Records for the exercise below:
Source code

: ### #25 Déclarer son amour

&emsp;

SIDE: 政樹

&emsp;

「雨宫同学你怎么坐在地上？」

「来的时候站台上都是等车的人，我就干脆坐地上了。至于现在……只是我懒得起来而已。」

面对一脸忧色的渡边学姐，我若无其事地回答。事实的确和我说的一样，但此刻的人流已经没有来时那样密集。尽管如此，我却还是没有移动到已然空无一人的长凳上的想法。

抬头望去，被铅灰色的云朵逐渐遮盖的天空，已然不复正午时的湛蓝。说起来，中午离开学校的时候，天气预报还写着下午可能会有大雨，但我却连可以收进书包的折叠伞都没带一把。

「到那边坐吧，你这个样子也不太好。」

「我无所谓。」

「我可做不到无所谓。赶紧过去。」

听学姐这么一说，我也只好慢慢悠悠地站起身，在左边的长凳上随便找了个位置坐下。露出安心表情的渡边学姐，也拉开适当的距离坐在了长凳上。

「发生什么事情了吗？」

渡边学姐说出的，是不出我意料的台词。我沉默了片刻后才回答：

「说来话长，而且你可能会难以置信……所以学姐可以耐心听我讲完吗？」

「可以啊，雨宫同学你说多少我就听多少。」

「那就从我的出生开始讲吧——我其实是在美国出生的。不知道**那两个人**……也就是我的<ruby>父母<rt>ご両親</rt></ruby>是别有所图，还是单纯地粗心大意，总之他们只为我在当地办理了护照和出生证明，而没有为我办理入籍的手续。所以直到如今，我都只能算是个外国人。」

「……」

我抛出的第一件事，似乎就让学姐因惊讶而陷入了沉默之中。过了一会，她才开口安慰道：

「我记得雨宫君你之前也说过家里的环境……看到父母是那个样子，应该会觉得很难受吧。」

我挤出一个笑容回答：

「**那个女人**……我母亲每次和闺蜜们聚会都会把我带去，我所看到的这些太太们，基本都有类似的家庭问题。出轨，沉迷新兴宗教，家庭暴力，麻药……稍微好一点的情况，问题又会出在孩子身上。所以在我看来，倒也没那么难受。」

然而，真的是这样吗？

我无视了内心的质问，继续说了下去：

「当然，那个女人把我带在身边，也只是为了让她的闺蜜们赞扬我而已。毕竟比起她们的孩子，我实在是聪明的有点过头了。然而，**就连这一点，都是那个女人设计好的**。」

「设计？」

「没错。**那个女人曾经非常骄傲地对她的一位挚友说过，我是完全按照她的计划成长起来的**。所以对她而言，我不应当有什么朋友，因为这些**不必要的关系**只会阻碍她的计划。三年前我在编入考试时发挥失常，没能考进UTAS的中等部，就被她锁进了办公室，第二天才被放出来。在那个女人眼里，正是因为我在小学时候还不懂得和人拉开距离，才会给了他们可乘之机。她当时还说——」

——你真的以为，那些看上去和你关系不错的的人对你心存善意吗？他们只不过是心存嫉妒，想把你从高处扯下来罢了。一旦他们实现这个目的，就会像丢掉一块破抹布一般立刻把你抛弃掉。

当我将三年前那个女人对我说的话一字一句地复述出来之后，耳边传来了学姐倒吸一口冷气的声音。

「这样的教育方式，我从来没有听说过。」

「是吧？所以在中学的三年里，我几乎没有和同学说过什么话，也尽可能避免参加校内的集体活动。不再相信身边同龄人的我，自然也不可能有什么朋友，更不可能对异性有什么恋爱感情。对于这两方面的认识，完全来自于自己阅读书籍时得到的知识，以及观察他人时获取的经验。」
End of Records for the exercise.
• [What is being asked]:
The response should consist of all the entries, reproduced word for word.

• [Task result]:
Source code

: ### #25 Déclarer son amour

&emsp;

SIDE: 政樹

&emsp;

「雨宫同学你怎么坐在地上？」

「来的时候站台上都是等车的人，我就干脆坐地上了。至于现在……只是我懒得起来而已。」

面对一脸忧色的渡边学姐，我若无其事地回答。事实的确和我说的一样，但此刻的人流已经没有来时那样密集。尽管如此，我却还是没有移动到已然空无一人的长凳上的想法。

抬头望去，被铅灰色的云朵逐渐遮盖的天空，已然不复正午时的湛蓝。说起来，中午离开学校的时候，天气预报还写着下午可能会有大雨，但我却连可以收进书包的折叠伞都没带一把。

「到那边坐吧，你这个样子也不太好。」

「我无所谓。」

「我可做不到无所谓。赶紧过去。」

听学姐这么一说，我也只好慢慢悠悠地站起身，在左边的长凳上随便找了个位置坐下。露出安心表情的渡边学姐，也拉开适当的距离坐在了长凳上。

「发生什么事情了吗？」

渡边学姐说出的，是不出我意料的台词。我沉默了片刻后才回答：

「说来话长，而且你可能会难以置信……所以学姐可以耐心听我讲完吗？」

「可以啊，雨宫同学你说多少我就听多少。」

「那就从我的出生开始讲吧——我其实是在美国出生的。不知道**那两个人**……也就是我的<ruby>父母<rt>ご両親</rt></ruby>是别有所图，还是单纯地粗心大意，总之他们只为我在当地办理了护照和出生证明，而没有为我办理入籍的手续。所以直到如今，我都只能算是个外国人。」

「……」

我抛出的第一件事，似乎就让学姐因惊讶而陷入了沉默之中。过了一会，她才开口安慰道：

「我记得雨宫君你之前也说过家里的环境……看到父母是那个样子，应该会觉得很难受吧。」

我挤出一个笑容回答：

「**那个女人**……我母亲每次和闺蜜们聚会都会把我带去，我所看到的这些太太们，基本都有类似的家庭问题。出轨，沉迷新兴宗教，家庭暴力，麻药……稍微好一点的情况，问题又会出在孩子身上。所以在我看来，倒也没那么难受。」

然而，真的是这样吗？

我无视了内心的质问，继续说了下去：

「当然，那个女人把我带在身边，也只是为了让她的闺蜜们赞扬我而已。毕竟比起她们的孩子，我实在是聪明的有点过头了。然而，**就连这一点，都是那个女人设计好的**。」

「设计？」

「没错。**那个女人曾经非常骄傲地对她的一位挚友说过，我是完全按照她的计划成长起来的**。所以对她而言，我不应当有什么朋友，因为这些**不必要的关系**只会阻碍她的计划。三年前我在编入考试时发挥失常，没能考进UTAS的中等部，就被她锁进了办公室，第二天才被放出来。在那个女人眼里，正是因为我在小学时候还不懂得和人拉开距离，才会给了他们可乘之机。她当时还说——」

——你真的以为，那些看上去和你关系不错的的人对你心存善意吗？他们只不过是心存嫉妒，想把你从高处扯下来罢了。一旦他们实现这个目的，就会像丢掉一块破抹布一般立刻把你抛弃掉。

当我将三年前那个女人对我说的话一字一句地复述出来之后，耳边传来了学姐倒吸一口冷气的声音。

「这样的教育方式，我从来没有听说过。」

「是吧？所以在中学的三年里，我几乎没有和同学说过什么话，也尽可能避免参加校内的集体活动。不再相信身边同龄人的我，自然也不可能有什么朋友，更不可能对异性有什么恋爱感情。对于这两方面的认识，完全来自于自己阅读书籍时得到的知识，以及观察他人时获取的经验。」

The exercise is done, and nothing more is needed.